L.A. Wins The Award For Most Unaffordable Housing In The Nation

This is one first-place award we sure aren't bragging about. A new study revealed that L.A. has the most unaffordable housing in the nation.

Half of the households in the L.A., Long Beach and Anaheim areas together spend more than 30 percent of their income on housing, according to Harvard University's Joint Center for Housing Studies. The study includes both homeowners and renters. If that doesn't already sound like a lot, the study also revealed that a quarter of our area's population is handing over more than half of their income for shelter.

According to the study (and our increasing anxiety as the first of the month approaches), spending 30 percent of your income on housing is considered a burden, and spending 50 percent or more is a severe burden.

"Pretty much all other necessity spending is getting crowded out," Dan McCue, research manager at the Harvard Joint Center for Housing Studies, told the L.A. Times. "Food, clothing, healthcare, you name it. There's just less to go around."

You might be wondering how we beat out cities like New York City and San Francisco that are notorious for their high housing costs.

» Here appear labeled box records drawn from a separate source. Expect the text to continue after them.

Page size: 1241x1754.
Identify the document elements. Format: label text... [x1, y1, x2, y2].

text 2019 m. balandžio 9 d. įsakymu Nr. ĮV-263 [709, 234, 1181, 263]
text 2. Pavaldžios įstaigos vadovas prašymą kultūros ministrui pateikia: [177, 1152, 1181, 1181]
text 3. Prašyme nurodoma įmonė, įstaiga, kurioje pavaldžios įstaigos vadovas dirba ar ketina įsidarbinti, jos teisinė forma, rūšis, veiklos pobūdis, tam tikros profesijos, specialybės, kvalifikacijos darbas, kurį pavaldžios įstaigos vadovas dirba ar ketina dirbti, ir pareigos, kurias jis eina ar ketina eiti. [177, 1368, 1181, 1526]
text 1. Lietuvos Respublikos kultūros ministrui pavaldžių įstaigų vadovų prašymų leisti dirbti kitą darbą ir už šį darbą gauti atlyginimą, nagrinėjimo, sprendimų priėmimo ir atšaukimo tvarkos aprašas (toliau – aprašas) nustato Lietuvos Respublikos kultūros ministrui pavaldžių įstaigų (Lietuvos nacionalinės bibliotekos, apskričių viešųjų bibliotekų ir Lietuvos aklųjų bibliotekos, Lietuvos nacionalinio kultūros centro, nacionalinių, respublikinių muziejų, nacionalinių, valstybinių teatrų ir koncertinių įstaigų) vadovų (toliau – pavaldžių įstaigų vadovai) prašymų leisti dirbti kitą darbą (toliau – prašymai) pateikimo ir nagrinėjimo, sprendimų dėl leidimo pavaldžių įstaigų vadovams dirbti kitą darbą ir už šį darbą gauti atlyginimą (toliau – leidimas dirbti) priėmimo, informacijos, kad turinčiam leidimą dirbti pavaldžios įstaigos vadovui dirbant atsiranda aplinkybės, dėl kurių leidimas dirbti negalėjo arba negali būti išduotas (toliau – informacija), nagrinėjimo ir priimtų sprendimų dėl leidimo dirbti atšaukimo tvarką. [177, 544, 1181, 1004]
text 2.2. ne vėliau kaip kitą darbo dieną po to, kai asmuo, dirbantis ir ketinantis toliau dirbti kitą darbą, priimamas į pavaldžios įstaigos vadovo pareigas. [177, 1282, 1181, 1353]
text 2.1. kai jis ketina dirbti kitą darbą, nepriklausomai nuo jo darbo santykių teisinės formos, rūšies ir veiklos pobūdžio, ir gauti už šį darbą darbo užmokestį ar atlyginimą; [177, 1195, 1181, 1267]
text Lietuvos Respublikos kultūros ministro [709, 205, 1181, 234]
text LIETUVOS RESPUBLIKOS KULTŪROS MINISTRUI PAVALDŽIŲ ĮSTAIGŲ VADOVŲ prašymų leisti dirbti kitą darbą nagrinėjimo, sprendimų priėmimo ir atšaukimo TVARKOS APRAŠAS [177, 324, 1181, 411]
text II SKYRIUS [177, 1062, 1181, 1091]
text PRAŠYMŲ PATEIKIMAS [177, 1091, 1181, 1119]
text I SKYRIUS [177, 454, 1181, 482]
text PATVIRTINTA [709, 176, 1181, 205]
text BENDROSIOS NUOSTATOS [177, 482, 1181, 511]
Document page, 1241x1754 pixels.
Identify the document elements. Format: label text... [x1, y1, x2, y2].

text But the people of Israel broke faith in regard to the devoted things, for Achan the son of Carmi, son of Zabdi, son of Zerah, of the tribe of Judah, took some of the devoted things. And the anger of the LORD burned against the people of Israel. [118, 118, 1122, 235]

The trick is that income to housing ratios were considered in this study. It turns out people in those cities are actually better off, because they're on average making a lot more than Angelenos. The Bay Area came in 32nd place and New York in 7th. As KPCC pointed out, while San Francisco housing on average costs about $1,650 a month versus the $1,420 in our city, the Bay Area folks are making a whopping median of $73,700 a year compared to our $56,800.

We, of course, know as Angelenos that this is the price to pay in living in a city where it's sunny and there's pressed juice at every corner. But if you're trying to get the most bang for your buck, you might want to consider trekking over to North or South Dakota.